The modelParams.py file is divided into 5 sections, namely, Nédélec element order, physical parameters (frequency, source position, source current, source length, conductivity model, background conductivity), mesh information (file path of nodal spatial coordinates, mesh connectivity, DOFs connectivity, edges-nodes connectivity, sparsity structure for PETSc matrix allocation and boundaries), solver parameters (solver type, tolerance, maximum number of iterations which are defined in the petsc.opts file), output information (receivers positions file path).

A template of modelParams.py file is included in examples/ of the PETGEM source tree. Additionally, a freely available copy of this file is located at Download section.

Once the petsc.opts file and the modelParams.py file are ready, the PETGEM kernel is invoked as follows:

$ mpirun -n MPI_tasks python3 kernel.py -options_file path/petsc.opts path/modelParams.py

where MPI_tasks is the number of MPI parallel tasks, kernel.py is the script that manages the PETGEM work-flow, petsc.opts is the PETSc options file and modelParams.py is the modelling parameters file for PETGEM.
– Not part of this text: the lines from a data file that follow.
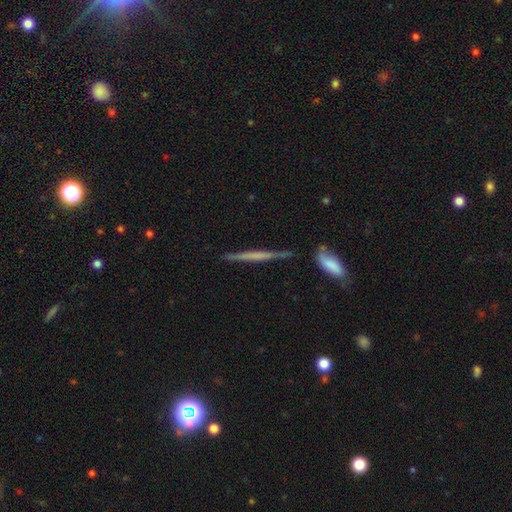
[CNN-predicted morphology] A featured or disk galaxy (57%) viewed edge-on (96%) with no central bulge (70%).

Vote fractions:
- Smooth or featured? featured or disk: 57% / smooth: 37% / star or artifact: 6%
- Edge-on disk? yes: 96% / no: 4%
- Edge-on bulge? none: 70% / rounded: 18% / boxy: 12%
- Merging? none: 83% / minor disturbance: 10% / merger: 4% / major disturbance: 2%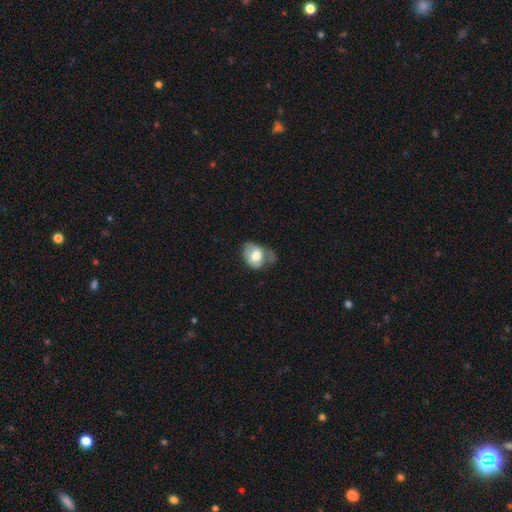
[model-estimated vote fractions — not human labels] smooth-or-featured: smooth: 67% | featured or disk: 25% | star or artifact: 7%
  how-rounded: in between: 67% | round: 32% | cigar-shaped: 1%
  merging: minor disturbance: 36% | major disturbance: 30% | none: 28% | merger: 6%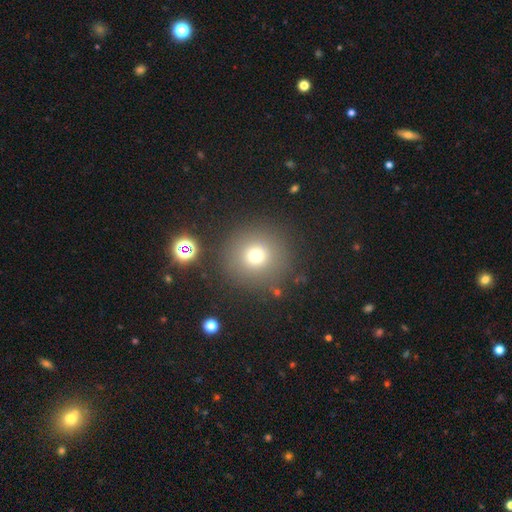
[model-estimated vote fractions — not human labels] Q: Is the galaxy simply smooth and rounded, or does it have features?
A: smooth — 71%.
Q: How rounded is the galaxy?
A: round — 94%.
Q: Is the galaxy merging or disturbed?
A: none — 85%.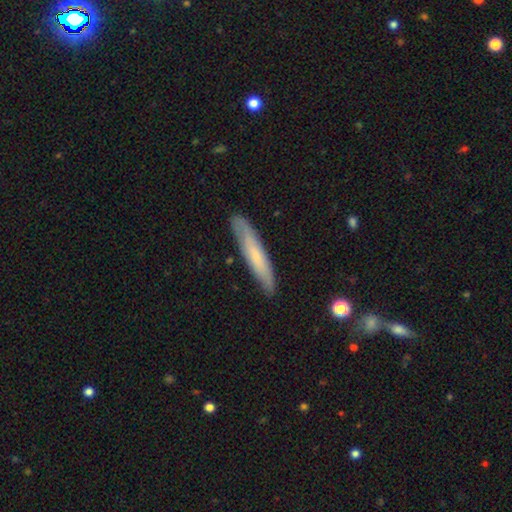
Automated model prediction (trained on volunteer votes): Smooth or featured? smooth (62%)
How rounded? cigar-shaped (91%)
Merging? none (84%)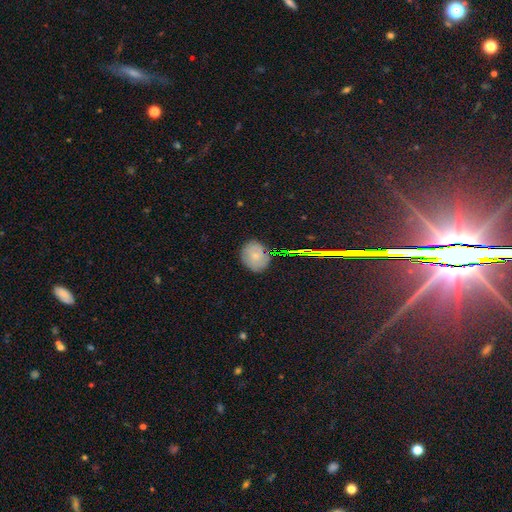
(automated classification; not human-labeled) Morphology: type=smooth (63%); roundness=round (65%); merging=none (82%).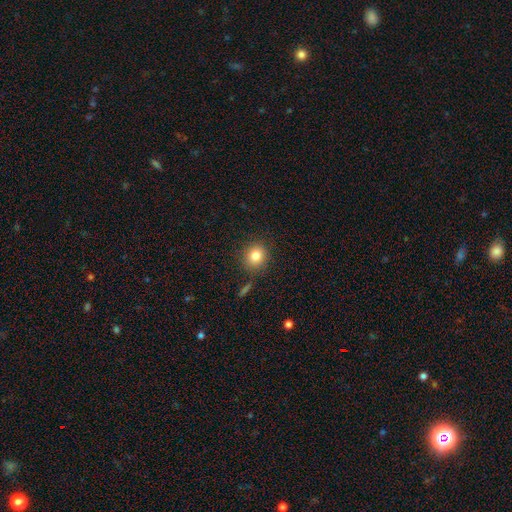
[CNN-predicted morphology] smooth 82%, star or artifact 11%, featured or disk 7%. Down the decision tree: how rounded — round (82%); merging — none (86%).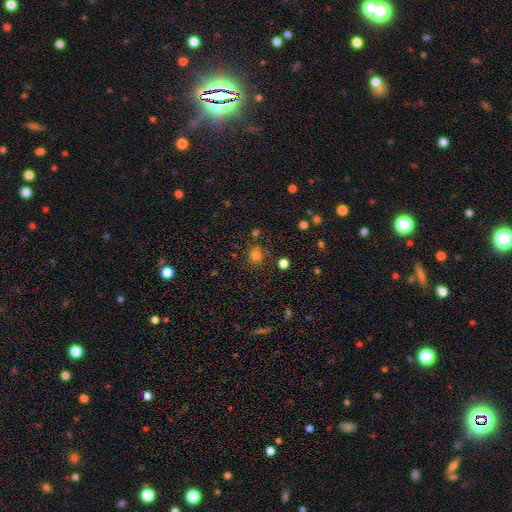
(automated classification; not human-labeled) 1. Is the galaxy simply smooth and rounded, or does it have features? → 72% smooth, 21% star or artifact, 7% featured or disk.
PETGEM solves the problem and outputs the solution to the Output/ path. By default PETGEM will create the Output directory at same level where the modelParams.py file is located. The output files will be in three formats: PETSc, MATLAB and ASCII. Therefore, the Output directory will contain three subdirectories: Ascii, MATLAB and Petsc. By default, and for each format, PETGEM save the electric field responses in different files:

  • Ep.xx: primary electric field components
  • Es.xx: secondary electric field components
  • Et.xx: total electric field components

where .xx is the file extension that depends of the format file. If the model has 3 receivers, Et.dat (ASCII format) would contain the three components (X, Y, Z) of the total electric field responses as follows:

# Receiver                    X-component                                      Y-component                                         Z-component
0          -4.5574552863437594e-13+7.1233021878258324e-13j    4.6739135897834993e-14+2.5366912793221808e-14j    -3.1475221375383305e-13+3.7062683392960539e-13j
1          -6.3279941549058795e-13+7.1644275969040401e-13j    9.0092273989022595e-14+5.6392191941229304e-14j    -5.3662476008883527e-13+3.7808731666190081e-13j
2          -1.0010652368597410e-12+7.0402832224144669e-13j    1.0689234928043421e-13+3.6703286553521255e-14j    -7.8662575609351628e-13+3.6350095199855107e-13j

In summary, for a general 3D CSEM survey, the kernel.py script follows the next work-flow:

  1. kernel.py reads a modelParams.py
  2. Following the contents of the modelParams.py, a problem instance is created
  3. The problem sets up its domain, sub-domains, source, solver. This stage include the computation of the main data structures
  4. Parallel assembling of Ax=b. See CSEM problem and Edge finite element formulation sections for a detail mathematical background of this equation system
  5. The solution is obtained in parallel by calling a ksp() PETSc object.
  6. Interpolation of electromagnetic responses and post-processing parallel stage
  7. Finally the solution can be stored by calling postProcessingFields() function. Current version support PETSc, MATLAB and ASCII formats

Based on previous work-flow, any 3D CSEM modelling requires the following input files:

  1. A mesh file (current version supports mesh files in MSH ASCII format from Gmsh)
  2. A conductivity model associated with the materials defined in the mesh file
  3. A list of receivers positions in ASCII format for the electric responses post-processing
  4. A preprocessingParams.py file where are defined the pre-processing parameters
  5. A modelParams.py file where are defined the 3D CSEM parameters
  6. A petsc.opts file where are defined options for PETSc solvers
  7. A run_preprocessing.py script and a kernel.py script which manage the pre-processing and modelling tasks respectively

Mesh formats

Current PETGEM version supports mesh files in MSH ASCII (version 2.2) from Gmsh. Aforementioned format must be pre-processed using the run_preprocessing.py script. The run_preprocessing.py script is included in the top-level directory of the PETGEM source tree.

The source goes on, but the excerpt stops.